Study text:

A Class of Linear Programs Solvable by Coordinate-Wise Minimization
- URL: http://arxiv.org/abs/2001.10467v5
- Date: Mon, 14 Sep 2020 10:47:55 GMT
- Title: A Class of Linear Programs Solvable by Coordinate-Wise Minimization
- Authors: Tom\'a\v{s} Dlask, Tom\'a\v{s} Werner
- Abstract summary: We present a class of linear programs that coordinate-wise minimization solves exactly.
We show that dual LP relaxations of several well-known optimization problems are in this class.
Our results are theoretically non-trivial and can lead to new large-scale optimization algorithms in the future.

Dataset:
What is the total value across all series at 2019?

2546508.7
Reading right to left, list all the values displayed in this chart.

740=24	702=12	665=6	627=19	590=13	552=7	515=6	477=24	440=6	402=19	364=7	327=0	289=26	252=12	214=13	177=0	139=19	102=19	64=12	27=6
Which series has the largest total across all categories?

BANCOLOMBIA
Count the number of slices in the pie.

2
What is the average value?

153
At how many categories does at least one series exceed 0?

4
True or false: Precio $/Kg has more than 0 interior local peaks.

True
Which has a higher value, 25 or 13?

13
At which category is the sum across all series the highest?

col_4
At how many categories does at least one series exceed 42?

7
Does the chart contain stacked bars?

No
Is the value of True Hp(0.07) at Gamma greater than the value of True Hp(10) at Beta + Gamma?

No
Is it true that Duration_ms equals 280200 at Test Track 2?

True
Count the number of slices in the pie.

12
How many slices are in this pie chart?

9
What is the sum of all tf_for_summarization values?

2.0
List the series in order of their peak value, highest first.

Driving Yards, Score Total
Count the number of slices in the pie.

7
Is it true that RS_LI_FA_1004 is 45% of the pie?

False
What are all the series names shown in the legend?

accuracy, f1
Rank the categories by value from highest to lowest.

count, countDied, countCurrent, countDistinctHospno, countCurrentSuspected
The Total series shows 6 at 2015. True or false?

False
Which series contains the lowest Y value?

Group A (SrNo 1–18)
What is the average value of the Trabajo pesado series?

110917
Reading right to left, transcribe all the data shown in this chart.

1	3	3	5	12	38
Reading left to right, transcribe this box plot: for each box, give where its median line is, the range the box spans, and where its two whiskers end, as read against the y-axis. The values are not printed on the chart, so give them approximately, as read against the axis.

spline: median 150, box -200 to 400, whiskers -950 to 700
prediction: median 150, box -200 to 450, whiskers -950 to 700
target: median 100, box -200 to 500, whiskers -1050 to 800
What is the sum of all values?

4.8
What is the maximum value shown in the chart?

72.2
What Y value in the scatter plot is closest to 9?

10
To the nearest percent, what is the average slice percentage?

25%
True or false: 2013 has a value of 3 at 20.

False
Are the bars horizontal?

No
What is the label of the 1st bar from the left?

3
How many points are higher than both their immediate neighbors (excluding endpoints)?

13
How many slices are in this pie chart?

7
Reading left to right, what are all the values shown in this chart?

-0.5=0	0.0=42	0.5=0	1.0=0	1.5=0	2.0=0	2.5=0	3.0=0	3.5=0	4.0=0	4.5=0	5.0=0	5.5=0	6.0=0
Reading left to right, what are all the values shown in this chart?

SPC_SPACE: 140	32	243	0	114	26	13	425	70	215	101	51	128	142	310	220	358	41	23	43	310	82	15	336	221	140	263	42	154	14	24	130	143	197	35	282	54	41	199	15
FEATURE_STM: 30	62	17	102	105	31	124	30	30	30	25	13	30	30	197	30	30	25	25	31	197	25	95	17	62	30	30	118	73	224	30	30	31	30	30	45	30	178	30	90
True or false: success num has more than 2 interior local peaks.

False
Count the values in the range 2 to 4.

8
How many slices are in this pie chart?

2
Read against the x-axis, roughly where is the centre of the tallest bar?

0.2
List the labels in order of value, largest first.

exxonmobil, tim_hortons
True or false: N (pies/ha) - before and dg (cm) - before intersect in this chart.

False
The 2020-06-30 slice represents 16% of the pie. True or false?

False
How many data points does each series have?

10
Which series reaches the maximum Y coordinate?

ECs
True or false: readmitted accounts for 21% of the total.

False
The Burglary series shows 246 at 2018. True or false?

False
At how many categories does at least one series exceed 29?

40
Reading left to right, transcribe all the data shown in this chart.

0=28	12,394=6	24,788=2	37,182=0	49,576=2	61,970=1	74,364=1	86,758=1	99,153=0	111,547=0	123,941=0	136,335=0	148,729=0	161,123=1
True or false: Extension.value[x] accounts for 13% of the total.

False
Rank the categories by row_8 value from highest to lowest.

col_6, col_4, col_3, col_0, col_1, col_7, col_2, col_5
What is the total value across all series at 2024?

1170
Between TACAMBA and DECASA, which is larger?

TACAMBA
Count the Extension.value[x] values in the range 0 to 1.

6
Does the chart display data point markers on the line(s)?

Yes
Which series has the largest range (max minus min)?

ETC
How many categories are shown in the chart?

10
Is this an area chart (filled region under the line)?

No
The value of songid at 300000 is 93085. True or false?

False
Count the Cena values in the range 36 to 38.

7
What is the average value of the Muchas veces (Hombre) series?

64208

What to work on: Please rewrite the abstract between "We show that" and "in the future.", inclusive, replacing "well-known" with "widely studied". You won't need the lines for anything here.

The completed task:
We show that dual LP relaxations of several widely studied optimization problems are in this class.
Our results are theoretically non-trivial and can lead to new large-scale optimization algorithms in the future.